__WRITTEN TASK__: Give the number of lines in the records below that contain the word "τους", and nothing more.

(Saved data entries)

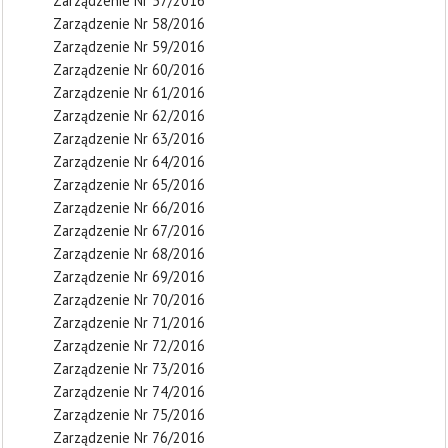
Zarządzenie Nr 57/2016
Zarządzenie Nr 58/2016
Zarządzenie Nr 59/2016
Zarządzenie Nr 60/2016
Zarządzenie Nr 61/2016
Zarządzenie Nr 62/2016
Zarządzenie Nr 63/2016
Zarządzenie Nr 64/2016
Zarządzenie Nr 65/2016
Zarządzenie Nr 66/2016
Zarządzenie Nr 67/2016
Zarządzenie Nr 68/2016
Zarządzenie Nr 69/2016
Zarządzenie Nr 70/2016
Zarządzenie Nr 71/2016
Zarządzenie Nr 72/2016
Zarządzenie Nr 73/2016
Zarządzenie Nr 74/2016
Zarządzenie Nr 75/2016
Zarządzenie Nr 76/2016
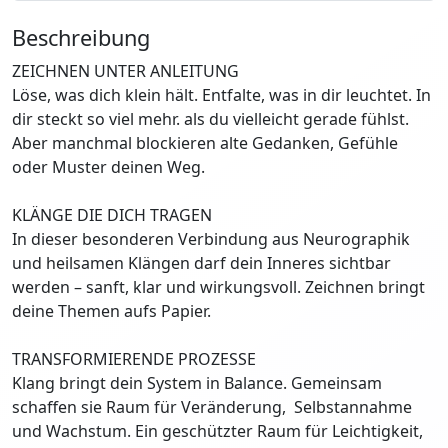
Beschreibung
ZEICHNEN UNTER ANLEITUNG
Löse, was dich klein hält. Entfalte, was in dir leuchtet. In
dir steckt so viel mehr. als du vielleicht gerade fühlst.
Aber manchmal blockieren alte Gedanken, Gefühle
oder Muster deinen Weg.
KLÄNGE DIE DICH TRAGEN
In dieser besonderen Verbindung aus Neurographik
und heilsamen Klängen darf dein Inneres sichtbar
werden – sanft, klar und wirkungsvoll. Zeichnen bringt
deine Themen aufs Papier.
TRANSFORMIERENDE PROZESSE
Klang bringt dein System in Balance. Gemeinsam
schaffen sie Raum für Veränderung, Selbstannahme
und Wachstum. Ein geschützter Raum für Leichtigkeit,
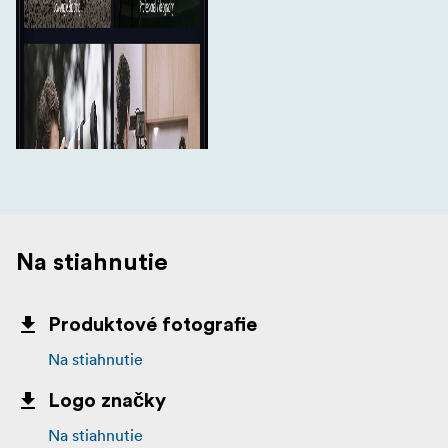
Na stiahnutie
Produktové fotografie
Na stiahnutie
Logo značky
Na stiahnutie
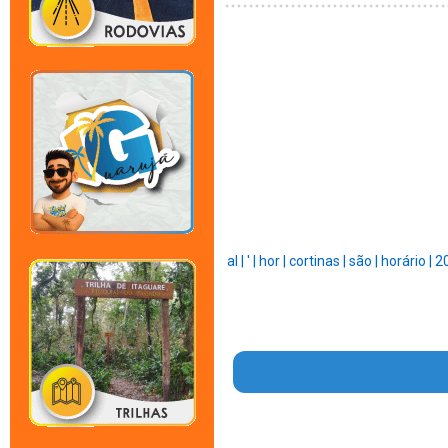
al |
' |
hor |
cortinas |
são |
horário |
2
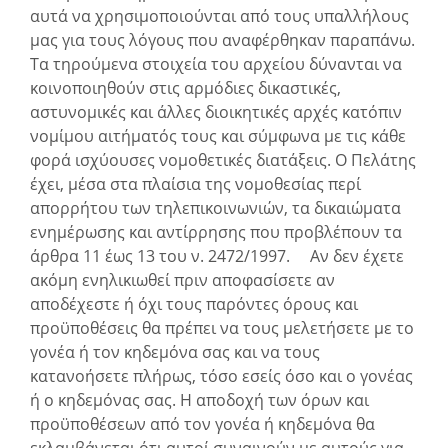
αυτά να χρησιμοποιούνται από τους υπαλλήλους
μας για τους λόγους που αναφέρθηκαν παραπάνω.
Τα τηρούμενα στοιχεία του αρχείου δύνανται να
κοινοποιηθούν στις αρμόδιες δικαστικές,
αστυνομικές και άλλες διοικητικές αρχές κατόπιν
νομίμου αιτήματός τους και σύμφωνα με τις κάθε
φορά ισχύουσες νομοθετικές διατάξεις. Ο Πελάτης
έχει, μέσα στα πλαίσια της νομοθεσίας περί
απορρήτου των τηλεπικοινωνιών, τα δικαιώματα
ενημέρωσης και αντίρρησης που προβλέπουν τα
άρθρα 11 έως 13 του ν. 2472/1997. Αν δεν έχετε
ακόμη ενηλικιωθεί πριν αποφασίσετε αν
αποδέχεστε ή όχι τους παρόντες όρους και
προϋποθέσεις θα πρέπει να τους μελετήσετε με το
γονέα ή τον κηδεμόνα σας και να τους
κατανοήσετε πλήρως, τόσο εσείς όσο και ο γονέας
ή ο κηδεμόνας σας. Η αποδοχή των όρων και
προϋποθέσεων από τον γονέα ή κηδεμόνα θα
εκλαμβάνεται ότι αυτοί συναινούν με αυτούς για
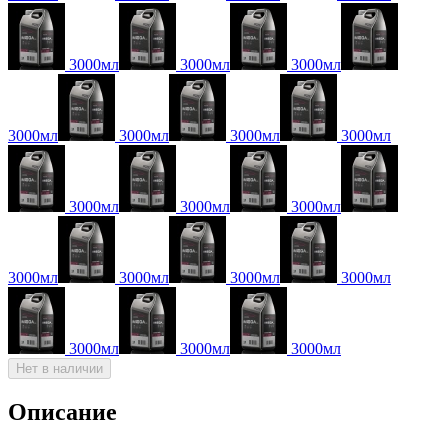
3000мл
3000мл
3000мл
3000мл
3000мл
3000мл
3000мл
3000мл
3000мл
3000мл
3000мл
3000мл
3000мл
3000мл
3000мл
3000мл
3000мл
Нет в наличии
Описание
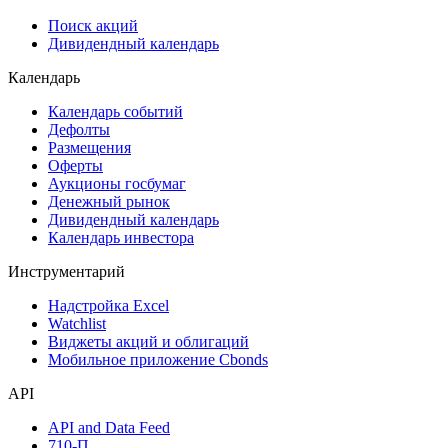
Поиск акций
Дивидендный календарь
Календарь
Календарь событий
Дефолты
Размещения
Оферты
Аукционы госбумаг
Денежный рынок
Дивидендный календарь
Календарь инвестора
Инструментарий
Надстройка Excel
Watchlist
Виджеты акций и облигаций
Мобильное приложение Cbonds
API
API and Data Feed
710-П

__RESPONSE__: 6